Richard Alston Dance Company

Time talks: youthful works stay fresh while mature works seem masked


This year’s Dance Umbrella festival sees contemporary dance acknowledging its own history. The latest programme to feature rare revivals of old works is by Richard Alston Dance Company , which opens with captivating excerpts of Alston’s choreography from 1969 to 1984. You watch the spare lines, muted moves and measured counterpoint of his earliest work as they become transfigured by sharper rhythmic variety, extend into irregular tilts and twists, and build into swift ensemble configurations. In the hushed partnering of Doublework (1978), the dancers fold in upon themselves, expressing both intimacy and isolation. Alston has never been brash, but these youthful works remain remarkably fresh, and are a delight to watch.

Other Than I, a short piece by former company dancer Martin Lawrance, shows Alston’s stylistic influence, but gives it a more dramatic inflection.
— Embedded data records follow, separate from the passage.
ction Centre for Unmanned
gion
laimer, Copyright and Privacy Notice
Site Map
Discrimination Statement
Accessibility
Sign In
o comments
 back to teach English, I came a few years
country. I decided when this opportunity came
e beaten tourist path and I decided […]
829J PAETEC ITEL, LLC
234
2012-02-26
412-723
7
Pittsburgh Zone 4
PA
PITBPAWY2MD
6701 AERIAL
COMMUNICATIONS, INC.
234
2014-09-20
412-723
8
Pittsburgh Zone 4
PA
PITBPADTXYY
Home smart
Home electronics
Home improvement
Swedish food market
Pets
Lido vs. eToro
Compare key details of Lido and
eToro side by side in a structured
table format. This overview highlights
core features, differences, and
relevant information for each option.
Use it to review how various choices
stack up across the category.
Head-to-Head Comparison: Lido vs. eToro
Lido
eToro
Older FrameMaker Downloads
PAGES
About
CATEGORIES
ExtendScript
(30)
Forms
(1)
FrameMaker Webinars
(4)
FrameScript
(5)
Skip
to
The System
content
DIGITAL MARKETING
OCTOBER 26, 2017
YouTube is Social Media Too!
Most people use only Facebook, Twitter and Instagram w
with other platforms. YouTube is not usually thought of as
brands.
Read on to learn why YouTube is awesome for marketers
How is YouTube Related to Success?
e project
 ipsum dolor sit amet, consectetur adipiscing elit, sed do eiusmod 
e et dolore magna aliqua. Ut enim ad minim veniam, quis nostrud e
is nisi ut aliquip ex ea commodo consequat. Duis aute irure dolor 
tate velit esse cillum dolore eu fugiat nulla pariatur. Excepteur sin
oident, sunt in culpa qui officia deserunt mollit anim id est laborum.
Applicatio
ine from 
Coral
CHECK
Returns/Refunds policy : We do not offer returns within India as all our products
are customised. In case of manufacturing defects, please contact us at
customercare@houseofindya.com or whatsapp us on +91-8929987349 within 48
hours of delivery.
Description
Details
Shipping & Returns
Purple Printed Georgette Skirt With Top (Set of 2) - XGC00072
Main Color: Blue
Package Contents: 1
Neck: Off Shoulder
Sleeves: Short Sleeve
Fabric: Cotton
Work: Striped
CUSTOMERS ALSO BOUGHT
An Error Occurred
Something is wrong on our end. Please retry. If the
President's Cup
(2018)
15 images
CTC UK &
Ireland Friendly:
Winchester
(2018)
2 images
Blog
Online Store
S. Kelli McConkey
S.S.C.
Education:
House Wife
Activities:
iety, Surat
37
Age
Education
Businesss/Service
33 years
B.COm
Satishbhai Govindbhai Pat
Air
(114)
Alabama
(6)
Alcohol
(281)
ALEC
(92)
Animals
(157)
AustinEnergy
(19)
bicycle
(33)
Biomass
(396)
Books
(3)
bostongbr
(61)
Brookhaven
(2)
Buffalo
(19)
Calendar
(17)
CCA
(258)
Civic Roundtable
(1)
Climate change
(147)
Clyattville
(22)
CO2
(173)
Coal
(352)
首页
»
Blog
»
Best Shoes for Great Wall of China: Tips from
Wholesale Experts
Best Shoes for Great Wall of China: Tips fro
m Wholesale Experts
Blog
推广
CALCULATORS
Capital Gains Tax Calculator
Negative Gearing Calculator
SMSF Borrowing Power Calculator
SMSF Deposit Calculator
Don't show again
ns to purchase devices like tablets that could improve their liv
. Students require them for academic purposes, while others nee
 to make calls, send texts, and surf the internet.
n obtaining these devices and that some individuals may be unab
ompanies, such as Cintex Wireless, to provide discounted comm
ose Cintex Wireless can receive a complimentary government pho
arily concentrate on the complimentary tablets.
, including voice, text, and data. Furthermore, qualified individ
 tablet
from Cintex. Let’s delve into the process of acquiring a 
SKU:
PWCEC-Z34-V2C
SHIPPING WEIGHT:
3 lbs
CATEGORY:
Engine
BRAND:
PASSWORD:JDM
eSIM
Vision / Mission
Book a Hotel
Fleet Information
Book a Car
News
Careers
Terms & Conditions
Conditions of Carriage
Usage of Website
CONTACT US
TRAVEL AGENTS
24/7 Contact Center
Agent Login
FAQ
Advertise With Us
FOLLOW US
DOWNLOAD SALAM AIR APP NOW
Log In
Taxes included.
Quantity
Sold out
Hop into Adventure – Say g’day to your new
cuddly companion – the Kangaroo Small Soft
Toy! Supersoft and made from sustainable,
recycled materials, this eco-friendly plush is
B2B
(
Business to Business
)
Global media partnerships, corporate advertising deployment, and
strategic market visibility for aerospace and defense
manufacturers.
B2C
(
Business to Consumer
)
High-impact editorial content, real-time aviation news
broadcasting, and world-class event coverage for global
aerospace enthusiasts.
This brief encounter between two women contrasts their coiled spins and flung gestures with the open, soaring countertenor of a François Couperin song, churning up a moody undertow of disquiet. By contrast, Robert Cohan’s In Memory, made in 1989 for London Contemporary Dance Theatre, is in a style rarely seen today: sculpted shapes rendered dynamic by tension and torsion, and loaded with weighty symbolism. A male quartet, alternately bound by ritual and divided by antagonism, are joined by two women, one in combative red, another in yearning purple. It all feels rather dated and heavyhanded.

Time has made a different mark on the piece that closed the show, a new work by Alston. In Unfinished Business, the edge and determination of the early pieces has been replaced by something both softer and more conventional (it’s a pleasing piece, closely pegged to its Mozart score), yet more sophisticated in its detail. It also seems to mask, rather than express, its kernel of melancholy. That, perhaps, is age talking.